Wednesday, November 02, 2011

FL State App. Court Rules that Lit. Privilege does not Extend to Websites

The Great Seal of the State of FloridaImage via WikipediaAn interesting read:

After the plaintiffs filed suit against the defendants for (among other things) reach of contract, the defendants placed warnings to the public on their website stating that plaintiffs had violated certain trademarks. A memorandum on the defendants’ website stated that the plaintiffs were selling products and labeling them as D’Lites when they actually were not. The defendants’ website stated that “you need to know the product they are passing off as D’Lites Emporium ice cream is in fact a hoax.”

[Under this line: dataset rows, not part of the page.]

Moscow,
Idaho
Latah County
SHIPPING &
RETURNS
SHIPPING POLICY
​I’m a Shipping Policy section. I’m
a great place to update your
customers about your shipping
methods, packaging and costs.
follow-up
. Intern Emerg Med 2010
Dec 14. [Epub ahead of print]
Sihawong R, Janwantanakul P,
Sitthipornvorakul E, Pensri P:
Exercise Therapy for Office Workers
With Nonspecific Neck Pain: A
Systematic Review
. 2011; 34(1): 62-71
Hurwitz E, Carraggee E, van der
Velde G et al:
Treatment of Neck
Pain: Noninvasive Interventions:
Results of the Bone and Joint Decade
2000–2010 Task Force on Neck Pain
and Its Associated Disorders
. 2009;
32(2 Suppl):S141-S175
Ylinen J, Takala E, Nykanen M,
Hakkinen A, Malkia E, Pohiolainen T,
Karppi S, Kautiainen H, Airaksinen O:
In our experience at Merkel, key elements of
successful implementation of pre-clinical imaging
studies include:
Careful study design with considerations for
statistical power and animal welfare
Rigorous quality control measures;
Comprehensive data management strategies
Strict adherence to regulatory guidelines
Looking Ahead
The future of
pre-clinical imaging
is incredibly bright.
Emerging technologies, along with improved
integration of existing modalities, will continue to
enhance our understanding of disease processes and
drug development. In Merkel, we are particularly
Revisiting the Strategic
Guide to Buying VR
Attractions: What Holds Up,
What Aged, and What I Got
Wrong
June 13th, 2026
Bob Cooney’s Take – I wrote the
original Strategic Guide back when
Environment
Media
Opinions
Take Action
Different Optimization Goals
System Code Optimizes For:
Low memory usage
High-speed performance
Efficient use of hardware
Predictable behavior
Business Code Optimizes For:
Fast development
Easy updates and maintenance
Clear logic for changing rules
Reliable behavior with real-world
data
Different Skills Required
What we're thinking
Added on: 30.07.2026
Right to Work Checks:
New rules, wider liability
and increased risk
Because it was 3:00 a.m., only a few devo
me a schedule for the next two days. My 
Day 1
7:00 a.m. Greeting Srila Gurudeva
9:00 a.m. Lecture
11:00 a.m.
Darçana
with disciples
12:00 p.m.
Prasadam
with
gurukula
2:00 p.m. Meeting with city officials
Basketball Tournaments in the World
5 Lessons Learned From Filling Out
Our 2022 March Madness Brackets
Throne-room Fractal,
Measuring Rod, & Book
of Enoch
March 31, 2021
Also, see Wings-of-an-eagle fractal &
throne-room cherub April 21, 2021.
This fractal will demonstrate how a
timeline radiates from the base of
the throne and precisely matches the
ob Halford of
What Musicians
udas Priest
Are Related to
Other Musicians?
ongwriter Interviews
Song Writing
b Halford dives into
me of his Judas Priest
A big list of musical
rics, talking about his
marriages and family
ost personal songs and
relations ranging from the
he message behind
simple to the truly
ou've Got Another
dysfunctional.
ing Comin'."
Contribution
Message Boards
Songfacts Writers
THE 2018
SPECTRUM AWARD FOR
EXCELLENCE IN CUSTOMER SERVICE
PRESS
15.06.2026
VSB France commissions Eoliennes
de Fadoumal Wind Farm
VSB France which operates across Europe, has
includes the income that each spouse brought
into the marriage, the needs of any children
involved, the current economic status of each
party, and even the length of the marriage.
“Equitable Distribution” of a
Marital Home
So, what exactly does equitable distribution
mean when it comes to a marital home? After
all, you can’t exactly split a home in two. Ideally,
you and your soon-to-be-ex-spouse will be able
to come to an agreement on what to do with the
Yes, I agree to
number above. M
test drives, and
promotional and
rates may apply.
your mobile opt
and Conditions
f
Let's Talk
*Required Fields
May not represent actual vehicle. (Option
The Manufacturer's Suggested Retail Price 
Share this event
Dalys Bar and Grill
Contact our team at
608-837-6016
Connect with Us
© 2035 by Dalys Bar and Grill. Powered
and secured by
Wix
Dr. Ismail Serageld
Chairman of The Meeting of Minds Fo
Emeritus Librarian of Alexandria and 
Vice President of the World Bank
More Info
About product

The Plaintiffs then amended the complaint claiming defamation. Disagreeing that a litigation privilege existed regarding the publication, the Court stated:

"We analogize the publication of statements on the internet to calling a press conference with the media or otherwise publishing defamatory information to the newspapers or other media. Other courts have
considered the issue of whether statements to a newspaper or other media are made in connection with a judicial proceeding. In Buckley v. Fitzsimmons, 509 U.S. 259 (1993), the Supreme Court held that a
prosecutor was not entitled to absolute judicial immunity for making defamatory statements at a press conference regarding a criminal prosecution, because comments to the press do not have any functional
tie to a judicial proceeding."

The Court went on to note:

The website publication in this case was not made in  connection with the judicial proceeding. It was not made in the proceedings itself, nor was it made to a participant connected to the proceeding such as a witness. Like statements to the newspapers or press conferences, these statements have n o part in the judicial
proceedings. Instead, they were made to the world at large through the website and accused the plaintiffs of fraud and perpetrating a hoax on the public. These statements were not “necessarily preliminary” to
judicial proceedings, because unlike either Ange or Stewart the statements were not steps in the judicial process."